My parents have been married for almost 50 years. Scripture teaches us that marriage is a mystery because it is not an end in itself, it is a picture of Christ and his church. There is a fidelity there that is not to be taken for granted or abused. Married couples fight. They get bored with each other. They can get annoyed with each other. All of the best of human intimacy, and all of the worst will likely be present in a marriage. But if marriage isn’t about the husband and wife but is rather about Christ and the church, then there are certain lessons that we can see in a couple that is committed to endure, forgive, and pursue each other. No marriage is going to be perfect, but a mutual commitment to the welfare of the other person is a profound statement nowadays. My dad has taught me what it means to take seriously an oath given to his bride and to God. My dad is a faithful husband.

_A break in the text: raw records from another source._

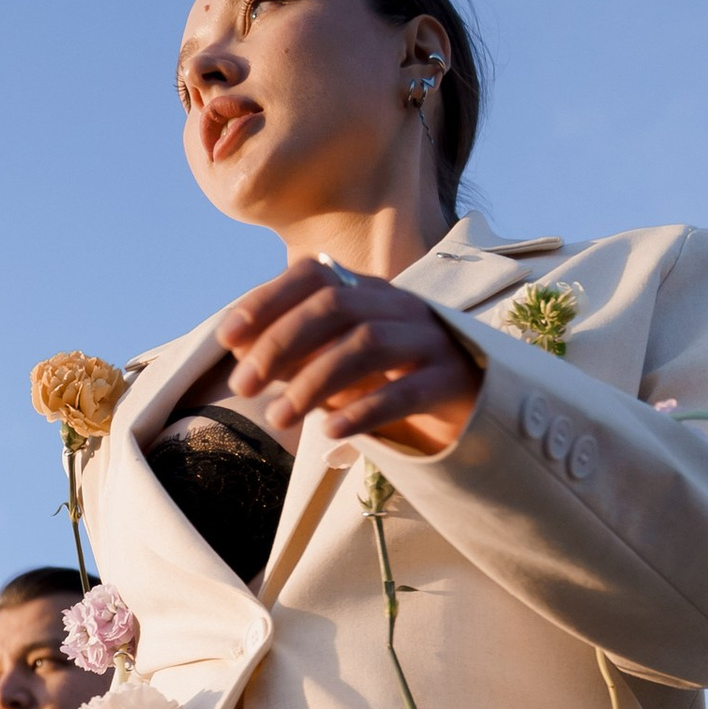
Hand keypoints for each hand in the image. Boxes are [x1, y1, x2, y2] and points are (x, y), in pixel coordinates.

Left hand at [217, 259, 480, 457]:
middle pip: (334, 306)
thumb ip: (300, 353)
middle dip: (280, 344)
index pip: (313, 276)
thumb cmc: (398, 382)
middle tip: (243, 387)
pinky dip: (364, 409)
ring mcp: (430, 341)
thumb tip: (241, 348)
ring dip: (313, 381)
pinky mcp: (453, 382)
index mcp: (370, 292)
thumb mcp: (344, 364)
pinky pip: (407, 390)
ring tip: (278, 418)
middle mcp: (400, 306)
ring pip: (366, 344)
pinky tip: (332, 432)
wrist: (479, 408)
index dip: (267, 300)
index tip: (228, 338)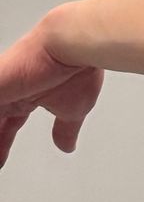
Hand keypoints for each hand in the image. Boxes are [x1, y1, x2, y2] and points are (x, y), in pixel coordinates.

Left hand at [0, 22, 104, 168]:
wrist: (73, 43)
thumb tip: (68, 145)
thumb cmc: (77, 67)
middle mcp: (13, 90)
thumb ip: (66, 128)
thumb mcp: (73, 109)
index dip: (4, 141)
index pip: (9, 123)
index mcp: (29, 95)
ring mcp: (2, 87)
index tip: (1, 158)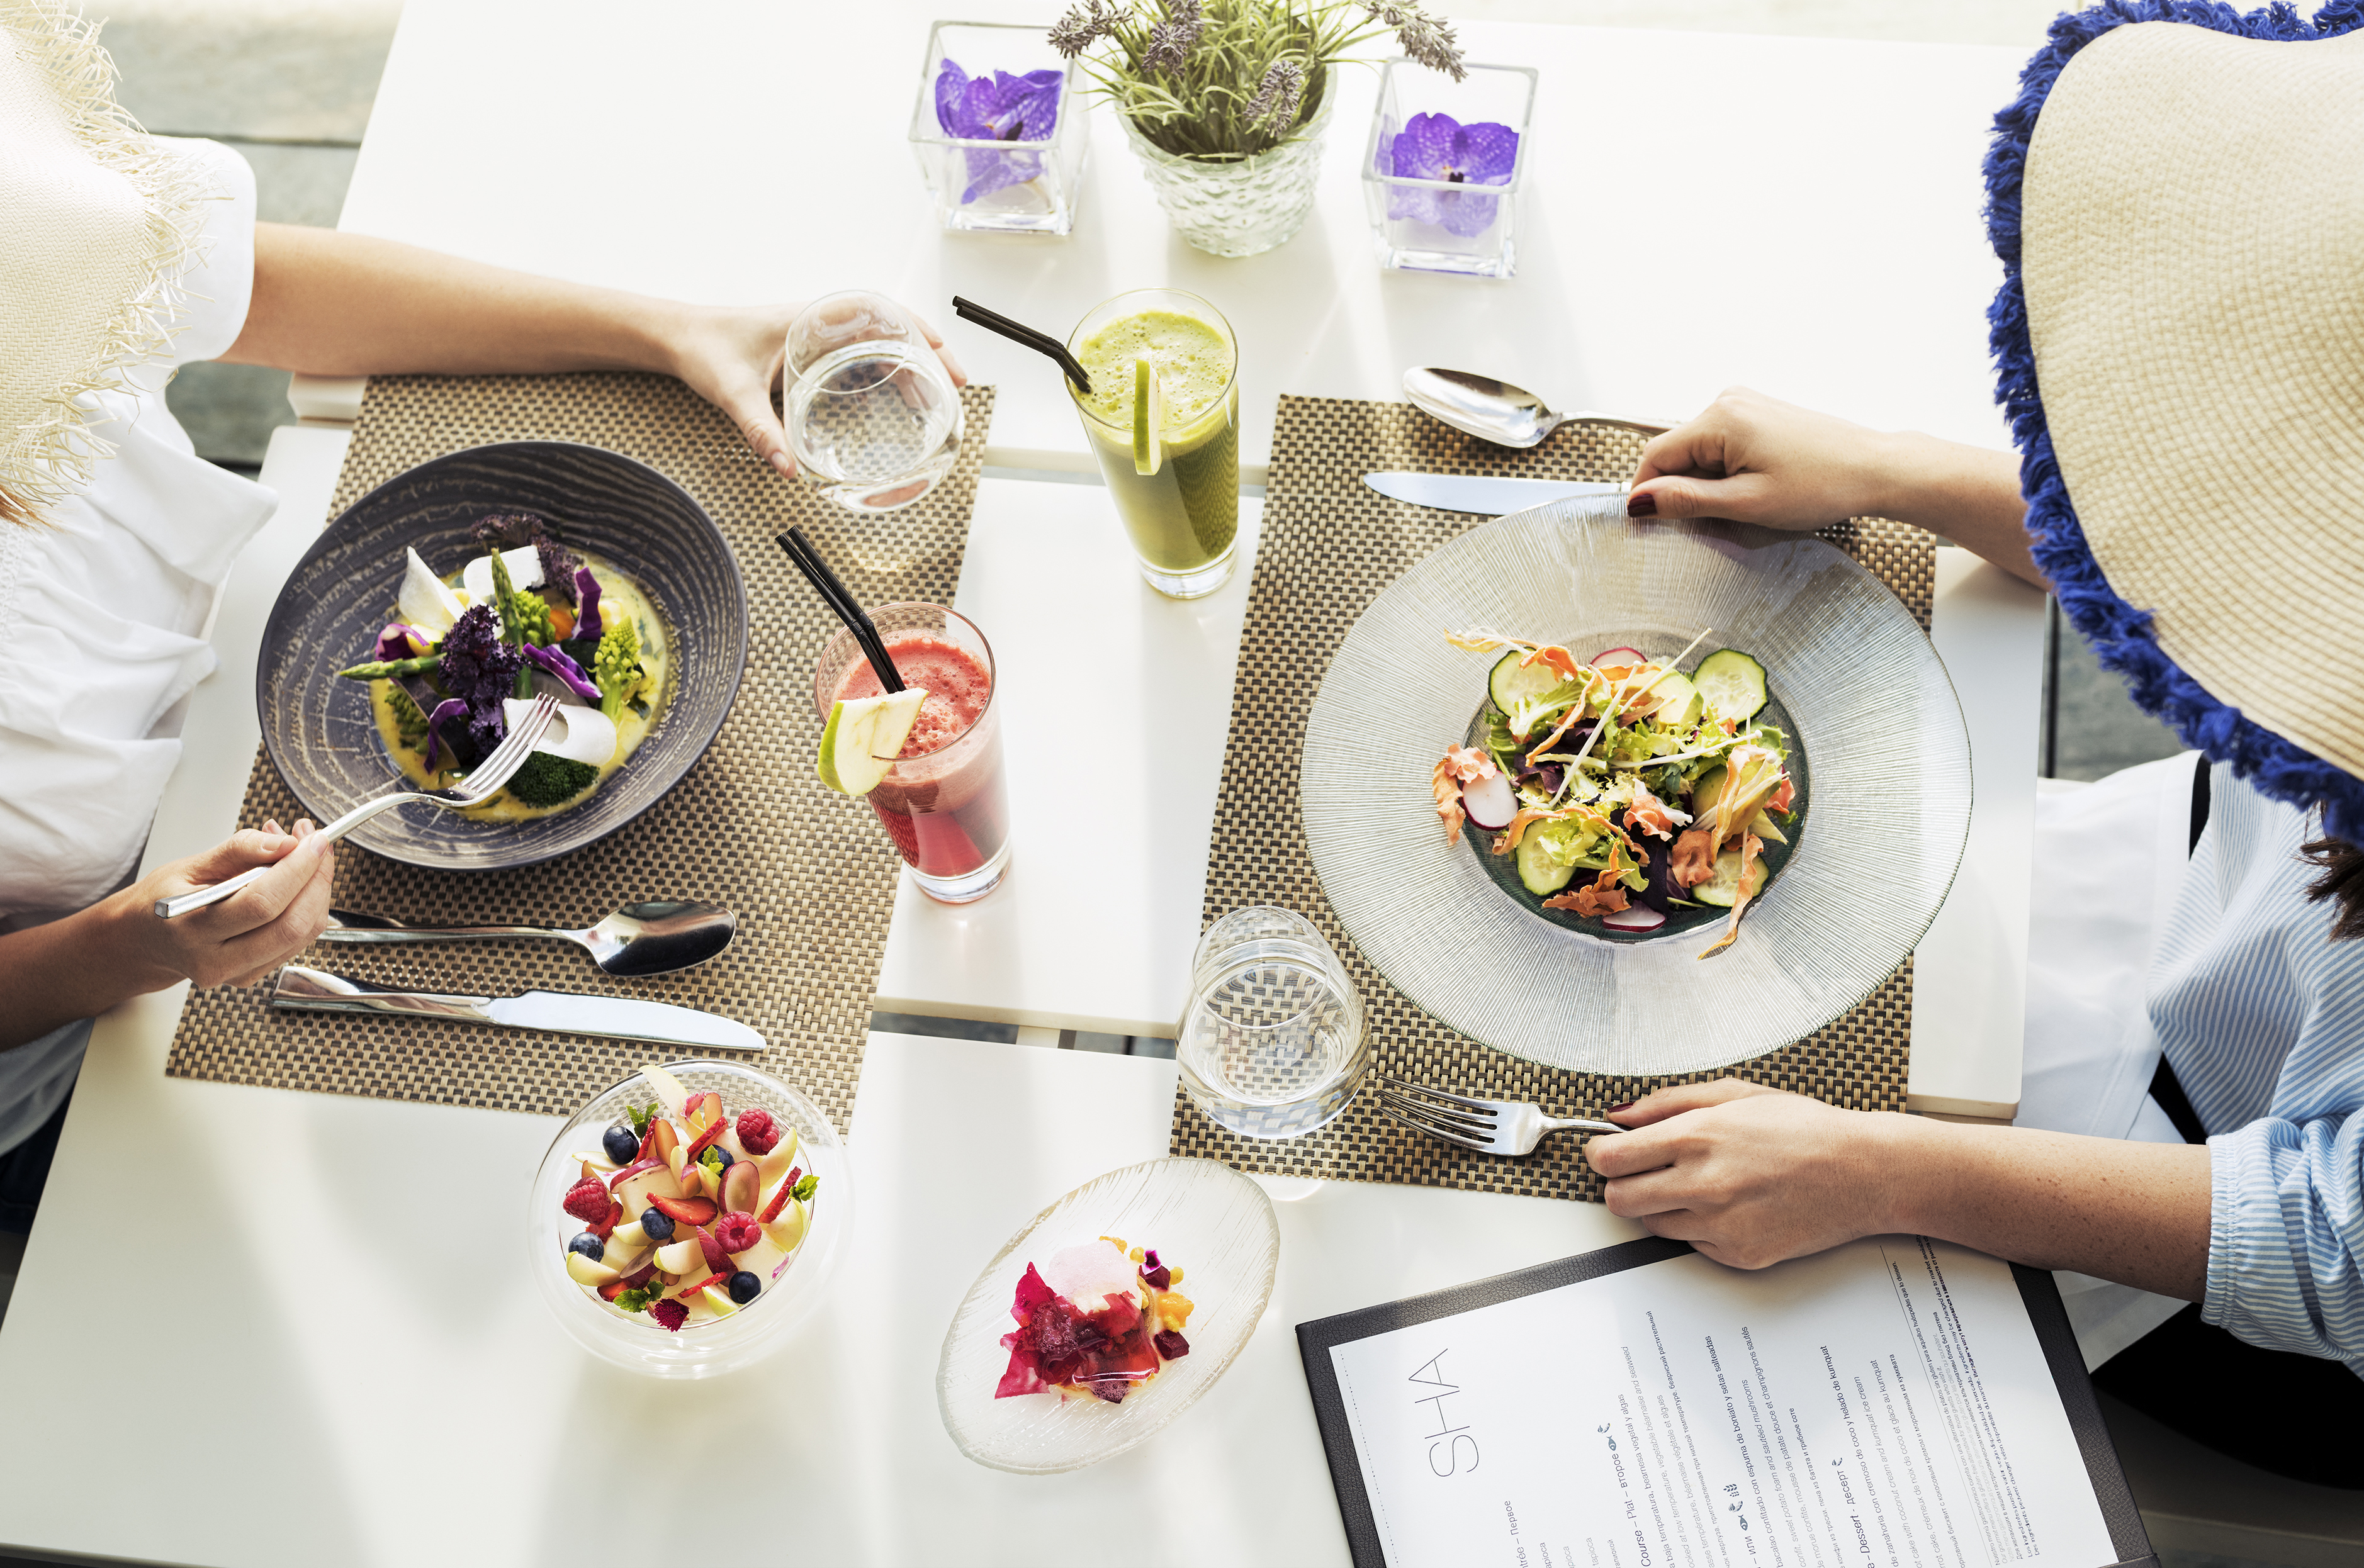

The last lesson that I’ll bring up relates to our interactions now. As I said before, we talk a lot. Sometimes politics and religion come up in those conversations. Sometimes the apple falls rather from the tree, so to speak. If you want to start a fight with someone, a good topic of conversation is either religion or politics. My dad and I have fought, rather intensely at times. He is more even-tempered than I am, but some conversations still get rather testy. You will fight with people you care about, but these fights don’t need to end the relationship. There are bonds in certain relationships that are built stronger than even severe differences in worldviews. When you have fights with people you love and respect, calm down and then move on. Sometimes this means apologizing, and sometimes this means continue with business as usual. My dad has apologized to me and I have had to apologize to him. My dad taught me that there are bonds with certain people that make it possible to fight without breaking that bond.
These are just a few ways that my dad has influenced my life. He has always been there to encourage me. He has been an example of a strong and yet kind man. He has challenged me to be a better man and has been a man worth emulating and learning from. He is one of my main inspirations to get back in school and to keep pursuing my goal of seminary. I am blessed to be able to learn from his example. He is not a perfect man, but he has taught me many things about our Heavenly Father. I am in his debt. I love you, dad.